30 julho 2007

ACIDENTE: EFEITO SOBRE LULA = 0

O diretor do Instituto Vox Populi, Marcos Coimbra, disse em entrevista a Paulo Henrique Amorim nesta segunda-feira, dia 30, que o acidente com o Airbus da TAM teve efeito zero sobre a popularidade do Presidente Lula (aguarde o áudio).
Segundo Coimbra, uma pesquisa mostra que pelo menos nesses primeiros dias após o acidente com o avião da TAM não houve nenhuma mudança importante na avaliação do Governo Lula.


“Ou seja, coisa que muita gente esperava que o acidente trouxesse uma queda na popularidade na avaliação do Governo não aconteceu... A Vox fez apenas pesquisas específicas em cidades de alguns estados e também em outras capitais, fora São Paulo. E em todas elas a tendência é parecida. Pode ter uma oscilação numa para mais ou em outra para menos, o saldo parece ser perto de zero”, disse Coimbra.

Para Marcos Coimbra a explicação é que “o acidente, por mais triste e lamentável que tenha sido, está nítido para quase todo mundo que a responsabilidade direta do Governo é praticamente nenhuma”.

Leia a íntegra da entrevista com Marcos Coimbra:
Paulo Henrique Amorim – Eu vou conversar agora com Marcos Coimbra, diretor da Vox Populi. Como vai, Marcos? Tudo bem?
Marcos Coimbra – Tudo bem. Muito prazer em falar com você, Paulo.
Paulo Henrique Amorim – É um prazer falar com você. Marcos, o jornal O Estado de São Paulo publicou neste domingo uma reportagem em que cita uma pesquisa que a Vox Populi teria feito depois do acidente da TAM e aqui em São Paulo. O que diz essa pesquisa em linhas gerais, se você não puder dar os detalhes?
Marcos Coimbra – Olha, Paulo, a pesquisa mostra, pelo menos nesses primeiros dias depois do acidente com o avião da TAM, não houve nenhuma mudança importante, nenhuma mudança que se pudesse constatar na avaliação do governo Lula. Ou seja, coisa que muita gente esperava, que o acidente trouxesse uma queda na popularidade na avaliação do governo não aconteceu.
Paulo Henrique Amorim – Isso na cidade de São Paulo?
Marcos Coimbra – Na cidade de São Paulo. Não foi só lá em São Paulo que nós fizemos pesquisa depois do acidente. Eu até fiz um levantamento de outras que fizemos em outros Estados, em Minas, em outras capitais, e os resultados mostram a mesma tendência, ou seja, coisas que dão pra comparar bem, pesquisa feita, digamos, até um mês antes do acidente e feita agora, de uma maneira geral, nenhuma delas está mostrando mudança na avaliação do governo.
Paulo Henrique Amorim – Então não é uma coisa em São Paulo só.

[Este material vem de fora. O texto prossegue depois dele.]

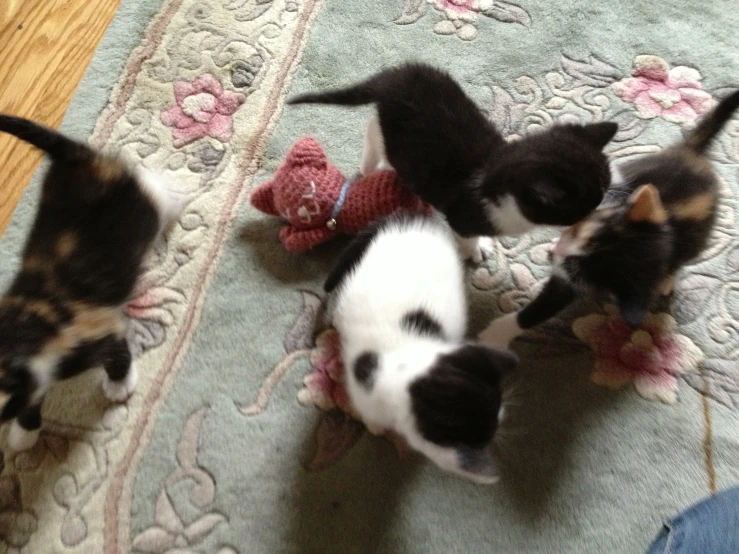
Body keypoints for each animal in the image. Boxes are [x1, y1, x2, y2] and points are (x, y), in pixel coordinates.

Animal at [0, 115, 185, 448]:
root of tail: (78, 159)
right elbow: (34, 394)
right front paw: (25, 431)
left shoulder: (98, 323)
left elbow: (116, 351)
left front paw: (119, 386)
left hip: (137, 202)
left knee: (149, 188)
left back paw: (170, 194)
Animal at [251, 137, 434, 251]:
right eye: (288, 213)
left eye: (310, 190)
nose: (303, 211)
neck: (340, 206)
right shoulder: (327, 228)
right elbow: (304, 239)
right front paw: (288, 233)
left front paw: (286, 234)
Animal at [290, 63, 620, 262]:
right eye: (587, 206)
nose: (604, 216)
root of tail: (399, 74)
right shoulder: (462, 216)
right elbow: (465, 235)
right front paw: (475, 251)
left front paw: (483, 245)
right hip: (394, 132)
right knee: (374, 133)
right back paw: (372, 165)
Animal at [326, 212, 516, 484]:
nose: (501, 422)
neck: (401, 366)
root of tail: (410, 218)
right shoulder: (361, 389)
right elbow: (368, 412)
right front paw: (374, 426)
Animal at [476, 88, 739, 342]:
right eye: (580, 233)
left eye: (576, 265)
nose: (556, 254)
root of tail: (693, 154)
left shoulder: (581, 281)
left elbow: (545, 305)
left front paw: (493, 336)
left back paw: (667, 279)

Eu posso dizer que é um levantamento feito em todo o país?
Marcos Coimbra – Não, ainda não. Pelo menos nós não fizemos nenhum levantamento nacional, pode ser que outro instituto tenha feito, mas a Vox fez apenas pesquisas específica em alguns Estados e outras capitais fora São Paulo e em todas elas a tendência é parecida. Pode ter uma oscilação numa pra mais e outra pra menos, o saldo parece ser perto de zero.
Paulo Henrique Amorim – E você tem condições de mais na frente divulgar os dados e números dessa pesquisa nacional ou por motivos legais você não pode fazer isso?
Marcos Coimbra – Não, não é nenhum obstáculo legal porque as restrições da divulgação são na época eleitoral. Nesse momento, não. O problema é que como são pesquisas feitas pra determinados clientes, pessoas, empresas, entidades que solicitam, eu fico um pouco com restrição de comentar resultados detalhados. Mas o quadro é muito nítido e me parece até por informações de outros institutos que isso não é algo isolado. Isso é uma coisa que está sendo observado nas pesquisas nesse momento.
Paulo Henrique Amorim – Você teria uma explicação para isso?
Marcos Coimbra – Eu acho que o acidente, por mais triste e lamentável que tenha sido, está nítido para quase todo mundo que a responsabilidade direta do Governo é praticamente nenhuma. Portanto não haveria razão para que o acidente provocasse uma mudança na avaliação dele. Agora, é claro que as pessoas têm críticas à maneira como o Governo vem se comportando nesse episódio da aviação, nessa sucessão de episódios da aviação brasileira. Agora isso não é de agora, portanto, me parece que o que tinha que acontecer de desgaste nesse front já foi contabilizado antes.
Paulo Henrique Amorim – Marcos Coimbra, muito obrigado, é sempre um prazer falar com você.
Marcos Coimbra – Obrigado, Paulo, o prazer foi meu.